Gold-rush Melbourne—gateway to the diggings—was a city reeling. In 1852, the year following the first gold discoveries, the city was like a ghost town.
Crews (and even captains) abandoned their ships in the harbour, leaving nothing more than a forest of masts, as Alexander Dick described the port of Melbourne. Construction sites were frozen in time: buildings had been started but there were no workers to finish them.
The police force was gutted, schools closed, the public service staggered along on a skeleton staff. And husbands (notoriously) deserted their wives. Some women expected their men to reappear with a pocketful of gold; others knew they were gone for good.

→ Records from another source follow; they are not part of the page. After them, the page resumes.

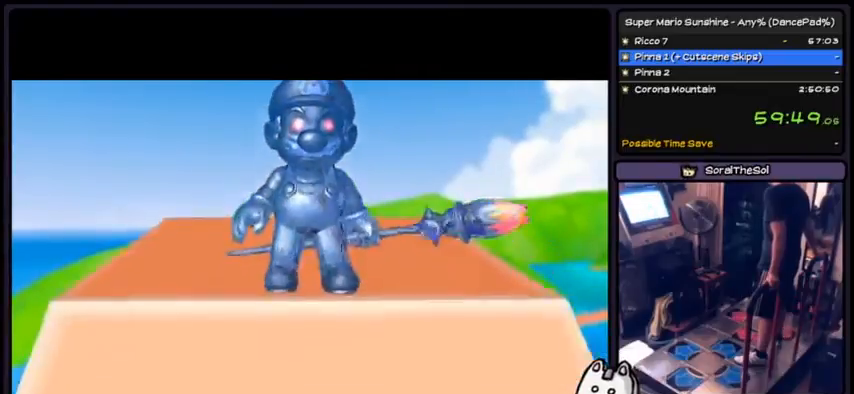
{"buttons": [], "events": [[100, "A", "up"], [233, "A", "down"], [267, "DPAD_RIGHT", "down"], [400, "DPAD_RIGHT", "up"], [500, "A", "up"]]}
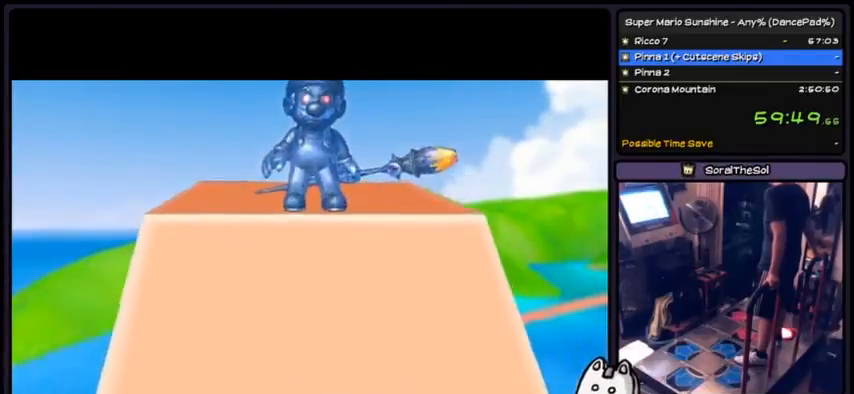
{"buttons": ["A"]}
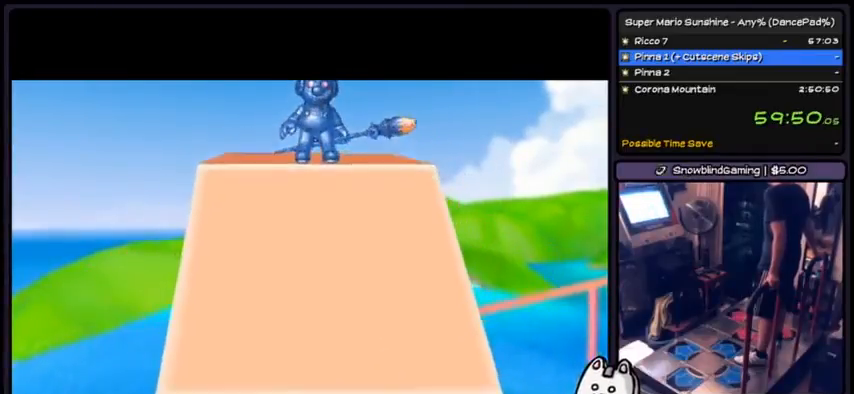
{"buttons": [], "events": [[100, "A", "up"], [267, "A", "down"], [500, "A", "up"]]}
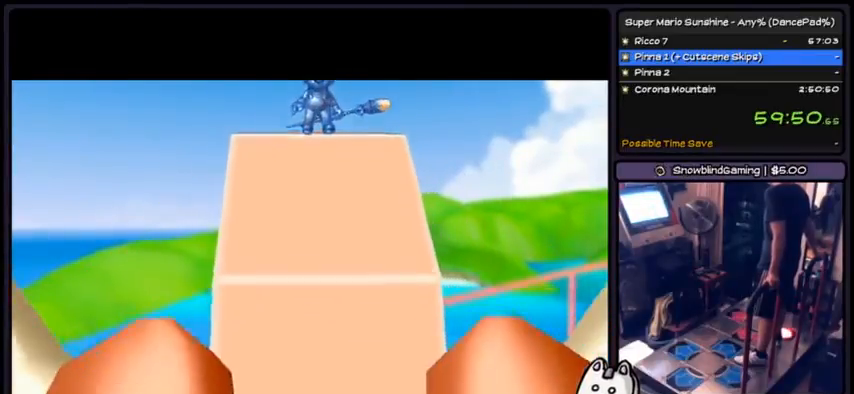
{"buttons": ["A"], "events": [[134, "A", "down"], [401, "A", "up"], [434, "A", "down"]]}
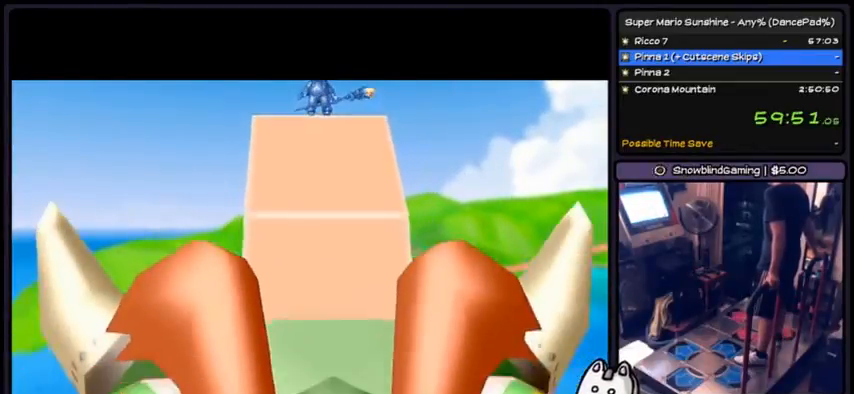
{"buttons": [], "events": [[100, "A", "up"], [233, "A", "down"], [500, "A", "up"]]}
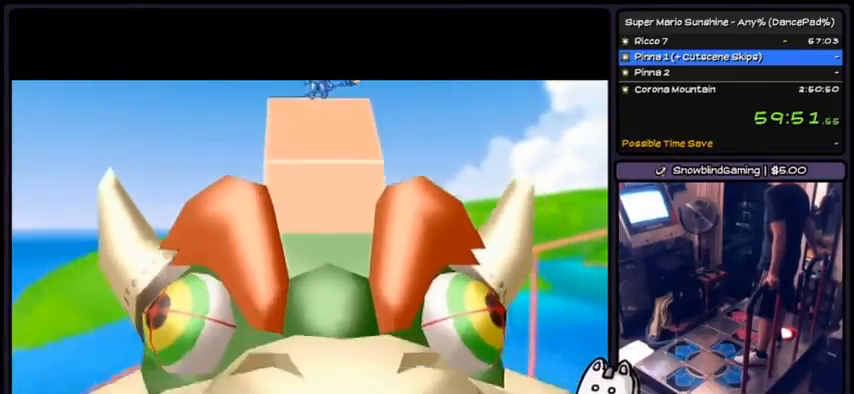
{"buttons": ["A"], "events": [[134, "A", "down"], [401, "A", "up"], [434, "A", "down"]]}
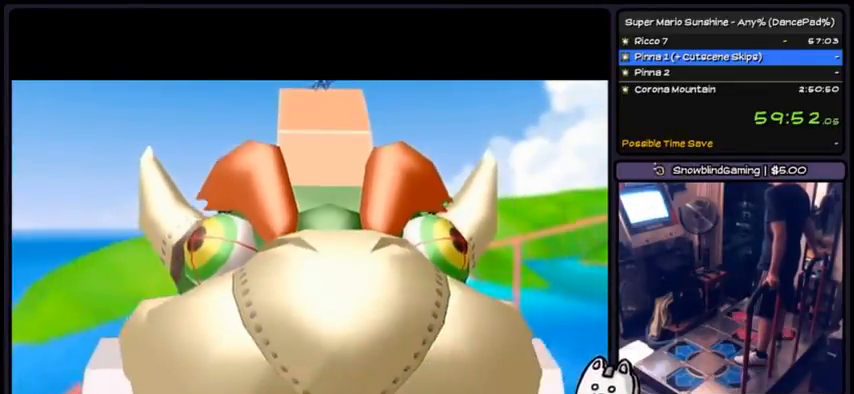
{"buttons": ["A"], "events": [[100, "A", "up"], [200, "DPAD_DOWN", "down"], [233, "A", "down"], [367, "DPAD_DOWN", "up"]]}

A year later, however, many of the original fugitives had returned. Some had made their pile; some had realised they could make a fortune a lot more easily selling goods and services to gold diggers than digging for gold themselves.
Carpenters, stonemasons and other artisans found their skills were suddenly in demand. Shady lawyers and dubious doctors, who had come to Australia to dig for wealth, discovered that their professions paid better—regardless of whether they really were qualified. A publican’s licence was a sure route to prosperity—liquid gold. You just had to be adaptable.
And no one knew the value of adaptability better than women. As Elizabeth Ramsay-Laye wrote in her advice manual for prospective female immigrants, what was needed in Victoria, far more than fine garments, letters of introduction and impeccable manners, was a smiling face, and a firm determination never to look on the shady side of the picture but to make the very best of every cross, accident or discomfort. Melbourne was a can-do sort of a place—and it was growing at a ferocious rate.